*** Data to process

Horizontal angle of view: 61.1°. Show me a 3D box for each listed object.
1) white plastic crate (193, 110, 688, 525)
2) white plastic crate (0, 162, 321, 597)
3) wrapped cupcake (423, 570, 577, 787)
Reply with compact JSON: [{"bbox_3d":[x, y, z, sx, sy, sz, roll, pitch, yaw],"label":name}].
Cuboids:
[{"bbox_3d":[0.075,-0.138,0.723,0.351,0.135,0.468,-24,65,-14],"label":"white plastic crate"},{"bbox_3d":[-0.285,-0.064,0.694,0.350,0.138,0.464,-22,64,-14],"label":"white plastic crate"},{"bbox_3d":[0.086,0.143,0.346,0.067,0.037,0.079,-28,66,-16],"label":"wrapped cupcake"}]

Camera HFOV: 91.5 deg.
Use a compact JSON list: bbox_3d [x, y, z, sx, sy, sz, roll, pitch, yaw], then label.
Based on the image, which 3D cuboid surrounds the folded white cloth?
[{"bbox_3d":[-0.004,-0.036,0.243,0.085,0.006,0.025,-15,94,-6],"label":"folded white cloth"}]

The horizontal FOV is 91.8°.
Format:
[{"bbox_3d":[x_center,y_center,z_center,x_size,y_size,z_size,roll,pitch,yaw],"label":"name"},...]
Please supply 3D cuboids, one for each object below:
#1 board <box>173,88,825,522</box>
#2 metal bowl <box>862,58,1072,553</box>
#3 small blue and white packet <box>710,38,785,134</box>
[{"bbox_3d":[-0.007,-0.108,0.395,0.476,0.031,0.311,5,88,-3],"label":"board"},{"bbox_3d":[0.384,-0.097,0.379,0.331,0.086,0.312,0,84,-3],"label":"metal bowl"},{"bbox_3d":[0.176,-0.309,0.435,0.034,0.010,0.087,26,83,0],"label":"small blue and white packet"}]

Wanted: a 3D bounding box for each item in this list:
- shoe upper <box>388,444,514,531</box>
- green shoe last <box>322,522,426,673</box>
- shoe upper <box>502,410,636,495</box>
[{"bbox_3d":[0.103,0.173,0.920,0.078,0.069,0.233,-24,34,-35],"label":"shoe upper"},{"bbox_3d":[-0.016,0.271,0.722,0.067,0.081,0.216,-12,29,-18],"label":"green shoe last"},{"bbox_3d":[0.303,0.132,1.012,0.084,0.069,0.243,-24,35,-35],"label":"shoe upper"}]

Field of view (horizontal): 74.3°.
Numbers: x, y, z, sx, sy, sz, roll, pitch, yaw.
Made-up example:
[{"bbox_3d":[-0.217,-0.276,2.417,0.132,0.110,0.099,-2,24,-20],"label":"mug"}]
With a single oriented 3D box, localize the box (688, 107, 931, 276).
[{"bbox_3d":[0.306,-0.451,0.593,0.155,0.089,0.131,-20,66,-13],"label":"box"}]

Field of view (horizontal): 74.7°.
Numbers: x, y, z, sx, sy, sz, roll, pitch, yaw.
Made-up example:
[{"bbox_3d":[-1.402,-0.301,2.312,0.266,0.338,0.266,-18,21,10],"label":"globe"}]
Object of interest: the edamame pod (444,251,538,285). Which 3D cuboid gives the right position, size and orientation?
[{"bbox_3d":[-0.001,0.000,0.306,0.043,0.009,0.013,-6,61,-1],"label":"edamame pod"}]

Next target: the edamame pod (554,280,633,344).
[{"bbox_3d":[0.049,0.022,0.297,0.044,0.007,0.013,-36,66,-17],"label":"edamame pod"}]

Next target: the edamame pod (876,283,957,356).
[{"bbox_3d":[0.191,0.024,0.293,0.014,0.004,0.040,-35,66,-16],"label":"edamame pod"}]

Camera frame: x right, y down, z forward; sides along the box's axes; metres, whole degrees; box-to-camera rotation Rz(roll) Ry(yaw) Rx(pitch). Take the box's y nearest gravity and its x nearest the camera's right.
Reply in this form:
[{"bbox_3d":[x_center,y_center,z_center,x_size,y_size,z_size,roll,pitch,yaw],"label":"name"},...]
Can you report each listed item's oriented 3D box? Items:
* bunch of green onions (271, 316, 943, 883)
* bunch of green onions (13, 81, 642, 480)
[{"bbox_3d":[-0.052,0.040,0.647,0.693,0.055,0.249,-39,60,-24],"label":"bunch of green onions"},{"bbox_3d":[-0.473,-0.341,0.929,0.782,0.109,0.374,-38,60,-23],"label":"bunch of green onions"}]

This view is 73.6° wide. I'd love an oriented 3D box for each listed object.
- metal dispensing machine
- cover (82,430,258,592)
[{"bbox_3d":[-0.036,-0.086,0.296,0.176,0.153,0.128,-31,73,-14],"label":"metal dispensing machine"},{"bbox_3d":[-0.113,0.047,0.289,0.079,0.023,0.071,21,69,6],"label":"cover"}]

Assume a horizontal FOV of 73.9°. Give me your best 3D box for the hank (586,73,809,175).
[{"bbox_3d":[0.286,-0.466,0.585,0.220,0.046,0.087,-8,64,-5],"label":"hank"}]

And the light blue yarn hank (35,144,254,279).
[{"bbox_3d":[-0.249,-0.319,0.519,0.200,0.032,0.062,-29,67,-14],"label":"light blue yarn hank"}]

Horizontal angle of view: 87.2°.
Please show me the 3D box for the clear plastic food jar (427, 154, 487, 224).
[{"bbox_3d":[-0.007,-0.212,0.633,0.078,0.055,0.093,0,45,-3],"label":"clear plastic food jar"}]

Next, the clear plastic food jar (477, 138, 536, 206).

******

**Task to carry out:** Go through the material above and output exactly the lines from the one containing "- shoe upper <box>388,444,514,531</box>" through the one containing "- metal dispensing machine".

**Completed task:**
- shoe upper <box>388,444,514,531</box>
- green shoe last <box>322,522,426,673</box>
- shoe upper <box>502,410,636,495</box>
[{"bbox_3d":[0.103,0.173,0.920,0.078,0.069,0.233,-24,34,-35],"label":"shoe upper"},{"bbox_3d":[-0.016,0.271,0.722,0.067,0.081,0.216,-12,29,-18],"label":"green shoe last"},{"bbox_3d":[0.303,0.132,1.012,0.084,0.069,0.243,-24,35,-35],"label":"shoe upper"}]

Field of view (horizontal): 74.3°.
Numbers: x, y, z, sx, sy, sz, roll, pitch, yaw.
Made-up example:
[{"bbox_3d":[-0.217,-0.276,2.417,0.132,0.110,0.099,-2,24,-20],"label":"mug"}]
With a single oriented 3D box, localize the box (688, 107, 931, 276).
[{"bbox_3d":[0.306,-0.451,0.593,0.155,0.089,0.131,-20,66,-13],"label":"box"}]

Field of view (horizontal): 74.7°.
Numbers: x, y, z, sx, sy, sz, roll, pitch, yaw.
Made-up example:
[{"bbox_3d":[-1.402,-0.301,2.312,0.266,0.338,0.266,-18,21,10],"label":"globe"}]
Object of interest: the edamame pod (444,251,538,285). Which 3D cuboid gives the right position, size and orientation?
[{"bbox_3d":[-0.001,0.000,0.306,0.043,0.009,0.013,-6,61,-1],"label":"edamame pod"}]

Next target: the edamame pod (554,280,633,344).
[{"bbox_3d":[0.049,0.022,0.297,0.044,0.007,0.013,-36,66,-17],"label":"edamame pod"}]

Next target: the edamame pod (876,283,957,356).
[{"bbox_3d":[0.191,0.024,0.293,0.014,0.004,0.040,-35,66,-16],"label":"edamame pod"}]

Camera frame: x right, y down, z forward; sides along the box's axes; metres, whole degrees; box-to-camera rotation Rz(roll) Ry(yaw) Rx(pitch). Take the box's y nearest gravity and its x nearest the camera's right.
Reply in this form:
[{"bbox_3d":[x_center,y_center,z_center,x_size,y_size,z_size,roll,pitch,yaw],"label":"name"},...]
Can you report each listed item's oriented 3D box? Items:
* bunch of green onions (271, 316, 943, 883)
* bunch of green onions (13, 81, 642, 480)
[{"bbox_3d":[-0.052,0.040,0.647,0.693,0.055,0.249,-39,60,-24],"label":"bunch of green onions"},{"bbox_3d":[-0.473,-0.341,0.929,0.782,0.109,0.374,-38,60,-23],"label":"bunch of green onions"}]

This view is 73.6° wide. I'd love an oriented 3D box for each listed object.
- metal dispensing machine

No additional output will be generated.